_YOUR ASSIGNMENT_
Find the line containing "image is of" in the entries below. Restate it and each line after it, word for word, up to and including the line containing "cells show medium".

- Opening Delimiter -

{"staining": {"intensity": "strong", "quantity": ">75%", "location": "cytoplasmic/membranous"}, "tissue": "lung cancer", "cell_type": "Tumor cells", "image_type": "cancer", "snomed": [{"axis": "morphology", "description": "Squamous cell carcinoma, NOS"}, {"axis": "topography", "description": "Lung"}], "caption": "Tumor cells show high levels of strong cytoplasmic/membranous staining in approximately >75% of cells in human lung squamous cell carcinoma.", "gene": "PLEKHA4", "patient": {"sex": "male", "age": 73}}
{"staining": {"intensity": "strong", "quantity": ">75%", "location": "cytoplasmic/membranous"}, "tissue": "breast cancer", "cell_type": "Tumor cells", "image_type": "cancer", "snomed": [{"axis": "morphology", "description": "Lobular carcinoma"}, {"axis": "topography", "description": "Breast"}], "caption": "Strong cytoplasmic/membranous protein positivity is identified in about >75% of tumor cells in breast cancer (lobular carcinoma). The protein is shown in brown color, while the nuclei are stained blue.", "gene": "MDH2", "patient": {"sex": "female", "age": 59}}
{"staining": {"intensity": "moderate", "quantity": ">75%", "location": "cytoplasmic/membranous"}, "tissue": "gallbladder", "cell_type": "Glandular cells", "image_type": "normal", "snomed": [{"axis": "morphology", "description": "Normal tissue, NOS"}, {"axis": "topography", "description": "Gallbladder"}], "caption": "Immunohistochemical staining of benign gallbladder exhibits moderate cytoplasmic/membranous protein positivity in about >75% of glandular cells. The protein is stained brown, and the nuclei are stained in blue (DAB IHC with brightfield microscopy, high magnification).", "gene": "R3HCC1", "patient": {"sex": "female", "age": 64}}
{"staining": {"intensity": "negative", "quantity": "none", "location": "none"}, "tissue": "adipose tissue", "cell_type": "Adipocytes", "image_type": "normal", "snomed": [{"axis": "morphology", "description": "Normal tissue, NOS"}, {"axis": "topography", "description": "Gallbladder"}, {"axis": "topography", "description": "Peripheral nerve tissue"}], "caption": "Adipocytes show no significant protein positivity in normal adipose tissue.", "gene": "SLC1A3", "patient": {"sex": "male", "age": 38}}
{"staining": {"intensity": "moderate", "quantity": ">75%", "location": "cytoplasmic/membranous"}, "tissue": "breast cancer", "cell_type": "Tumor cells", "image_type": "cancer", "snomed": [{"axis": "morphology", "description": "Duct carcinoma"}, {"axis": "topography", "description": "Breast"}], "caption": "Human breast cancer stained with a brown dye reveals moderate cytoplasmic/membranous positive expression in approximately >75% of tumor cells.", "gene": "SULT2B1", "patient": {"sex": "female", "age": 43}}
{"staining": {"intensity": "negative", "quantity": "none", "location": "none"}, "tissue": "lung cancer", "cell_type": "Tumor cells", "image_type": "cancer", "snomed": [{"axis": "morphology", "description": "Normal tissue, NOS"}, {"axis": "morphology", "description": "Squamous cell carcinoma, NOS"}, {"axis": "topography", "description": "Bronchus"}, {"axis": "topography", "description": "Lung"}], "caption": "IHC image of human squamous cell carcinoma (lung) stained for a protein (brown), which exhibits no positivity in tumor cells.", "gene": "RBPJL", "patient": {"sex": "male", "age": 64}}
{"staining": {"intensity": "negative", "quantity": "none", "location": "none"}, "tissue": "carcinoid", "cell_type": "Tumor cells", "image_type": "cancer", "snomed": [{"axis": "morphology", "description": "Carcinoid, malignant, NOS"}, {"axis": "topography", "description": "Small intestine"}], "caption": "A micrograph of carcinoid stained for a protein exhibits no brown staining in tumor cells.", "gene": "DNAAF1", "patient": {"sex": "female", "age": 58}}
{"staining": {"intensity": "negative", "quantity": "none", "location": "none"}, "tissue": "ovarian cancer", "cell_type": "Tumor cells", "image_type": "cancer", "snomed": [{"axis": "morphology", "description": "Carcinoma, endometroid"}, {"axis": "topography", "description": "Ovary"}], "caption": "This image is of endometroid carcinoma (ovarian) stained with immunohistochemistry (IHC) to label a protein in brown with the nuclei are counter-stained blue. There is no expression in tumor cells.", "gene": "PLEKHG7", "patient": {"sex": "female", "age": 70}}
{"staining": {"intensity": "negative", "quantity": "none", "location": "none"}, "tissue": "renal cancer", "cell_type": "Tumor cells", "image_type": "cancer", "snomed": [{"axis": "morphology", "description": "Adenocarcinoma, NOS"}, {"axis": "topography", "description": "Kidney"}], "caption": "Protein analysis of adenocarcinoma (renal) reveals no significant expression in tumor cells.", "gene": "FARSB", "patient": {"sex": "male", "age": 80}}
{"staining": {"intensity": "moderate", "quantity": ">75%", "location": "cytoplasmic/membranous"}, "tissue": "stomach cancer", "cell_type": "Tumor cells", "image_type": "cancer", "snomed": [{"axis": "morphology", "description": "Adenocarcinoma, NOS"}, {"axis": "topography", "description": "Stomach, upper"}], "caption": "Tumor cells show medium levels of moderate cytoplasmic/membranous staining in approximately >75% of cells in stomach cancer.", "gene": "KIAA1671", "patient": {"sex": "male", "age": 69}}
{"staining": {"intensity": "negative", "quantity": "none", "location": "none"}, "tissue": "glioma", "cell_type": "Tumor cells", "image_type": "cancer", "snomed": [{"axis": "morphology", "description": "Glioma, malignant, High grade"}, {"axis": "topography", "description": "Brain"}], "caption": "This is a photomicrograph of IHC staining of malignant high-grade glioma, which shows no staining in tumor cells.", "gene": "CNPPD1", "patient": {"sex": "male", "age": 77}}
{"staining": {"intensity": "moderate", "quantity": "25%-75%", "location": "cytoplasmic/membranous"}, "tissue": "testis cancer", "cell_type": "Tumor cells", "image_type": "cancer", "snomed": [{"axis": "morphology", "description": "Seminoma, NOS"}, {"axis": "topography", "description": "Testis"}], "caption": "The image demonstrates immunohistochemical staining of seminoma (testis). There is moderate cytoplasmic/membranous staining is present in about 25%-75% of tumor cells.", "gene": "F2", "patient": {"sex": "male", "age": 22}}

- Closing Delimiter -

_WRITTEN SOLUTION_
{"staining": {"intensity": "negative", "quantity": "none", "location": "none"}, "tissue": "ovarian cancer", "cell_type": "Tumor cells", "image_type": "cancer", "snomed": [{"axis": "morphology", "description": "Carcinoma, endometroid"}, {"axis": "topography", "description": "Ovary"}], "caption": "This image is of endometroid carcinoma (ovarian) stained with immunohistochemistry (IHC) to label a protein in brown with the nuclei are counter-stained blue. There is no expression in tumor cells.", "gene": "PLEKHG7", "patient": {"sex": "female", "age": 70}}
{"staining": {"intensity": "negative", "quantity": "none", "location": "none"}, "tissue": "renal cancer", "cell_type": "Tumor cells", "image_type": "cancer", "snomed": [{"axis": "morphology", "description": "Adenocarcinoma, NOS"}, {"axis": "topography", "description": "Kidney"}], "caption": "Protein analysis of adenocarcinoma (renal) reveals no significant expression in tumor cells.", "gene": "FARSB", "patient": {"sex": "male", "age": 80}}
{"staining": {"intensity": "moderate", "quantity": ">75%", "location": "cytoplasmic/membranous"}, "tissue": "stomach cancer", "cell_type": "Tumor cells", "image_type": "cancer", "snomed": [{"axis": "morphology", "description": "Adenocarcinoma, NOS"}, {"axis": "topography", "description": "Stomach, upper"}], "caption": "Tumor cells show medium levels of moderate cytoplasmic/membranous staining in approximately >75% of cells in stomach cancer.", "gene": "KIAA1671", "patient": {"sex": "male", "age": 69}}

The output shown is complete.